Friday, February 12, 2021

WandaVision: All-New Halloween Spooktacular! Review

WandaVision "All-New Halloween Spooktacular!"
There is no leaving the town of Storybrooke from Once Upon a Time (another Disney-owned show), and so it is with WandaVision's Westview. So does that cast Wanda in the role of the Evil Queen, the imperious woman solely aware of the true nature of the town's reality...?

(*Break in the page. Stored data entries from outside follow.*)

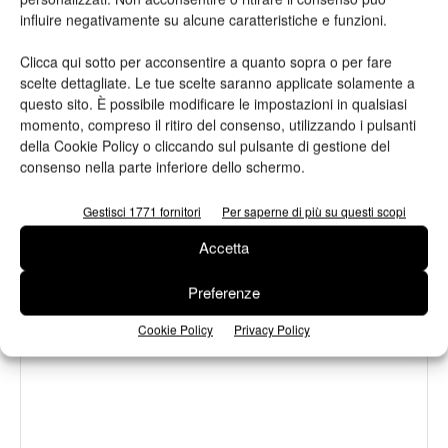
Assografici celebra 80 anni, a Milano
influire negativamente su alcune caratteristiche e funzioni.
due giornate dedicate al futuro della
filiera grafica e cartotecnica
Clicca qui sotto per acconsentire a quanto sopra o per fare
scelte dettagliate. Le tue scelte saranno applicate solamente a
questo sito. È possibile modificare le impostazioni in qualsiasi
Heidelberg punta su packaging,
momento, compreso il ritiro del consenso, utilizzando i pulsanti
digitale e nuove tecnologie: approvata
della Cookie Policy o cliccando sul pulsante di gestione del
la strategia 2026
consenso nella parte inferiore dello schermo.
Gestisci 1771 fornitori
Per saperne di più su questi scopi
Accetta
LASCIA UN COMMENTO
Preferenze
Cookie Policy
Privacy Policy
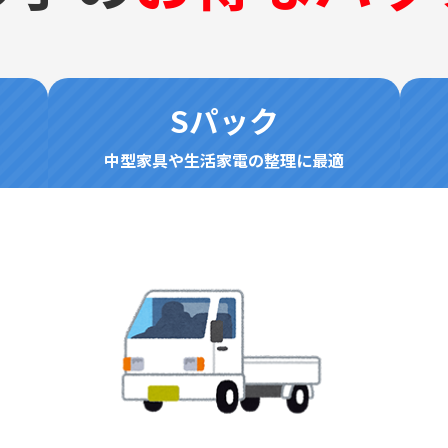
Sパック
中型家具や生活家電の整理に最適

Stage-managing from that role, Wanda has created a town that runs on TV tropes, and the latest one embraced by WandaVision is the seasonal special. But while Halloween is right there in the title, tricking and treating is merely a launching pad for an askew escalation in Westview. Plot threads continue ticking on: Vision's suspicions about his reality; the S.W.O.R.D. agenda; the hostage townspeople; leading to a finale where Wanda expands Westview's borders even more, encompassing the S.W.O.R.D. operation and Darcy.

The latest meta touch in the show is Wanda, Vision, and Pietro wearing Halloween costumes that reference their iconic costumes from the comics. (Interestingly, the Vision Halloween costume is red makeup on Paul Bettany's normal face, as opposed to using Vision's purple face.) If these characters appeared in an 80s TV movie adaptation of the comics, these are not far from the costumes they likely would've worn.

But in a new twist, that meta quality extends to someone within Westview. Evan Peters' Pietro calls out the formulaic goals of his character in the context of a TV show, and comments on the sudden proliferation of kids. Unlike everyone else in the town, he is self-aware. And even as the show plays with the subtle differences in his and Wanda's memories of childhood (complete with cutaway to Wanda and Pietro as the Gretel and Hansel of Sokovia), it appears that this version of Pietro recalls dying in the very manner of the Aaron Taylor-Johnson Pietro.

Elsewhere, Maximoff kids Tommy and Billy develop powers (Pietro-like super-speed, and Wanda-like mind abilities), and Vision investigates hostage townspeople who appear to be glitching the closer to the outside world they are. He comes across one neighborhood where residents are stopped in their tracks, My Fair Lady style.

The moment where Vision ascends into the sky to observe the town is reminiscent of his birth in Avengers: Age of Ultron. High in Avengers Tower, he quietly contemplated the cityscape, making a silent connection with the mayfly members of humanity. As he said, "It's a pleasure to be among them", but does that pleasure extend to humans whose personalities have been suppressed? Vision risks his life to warn of the townsfolk's plight, but finds himself back in Wanda's reality-altering bubble, capping an episode of consistently intriguing intertextuality and supernatural unease. 7/10.

Stray observations:

- The 80s setting apparently does not retro-fy the video games Pietro plays with the kids, nor their Dance Dance Revolution setup. Speaking of video games, did I spot a kid in a Mortal Kombat Sub Zero costume?

- The local theater is called the Coronet, possibly an allusion to the theater in San Francisco that was one of the fewer than 40 to carry Star Wars the weekend of May 25, 1977. Playing are two Disney-owned films, The Incredibles and The Parent Trap (Original or remake? Unknown.). The former (co-starring Nick Fury himself, Samuel L. Jackson) features Dash Parr, a child with super-speed. The latter revolves around twins.

- Is that Night of the Living Dead being shown to (the newly materialized) kids?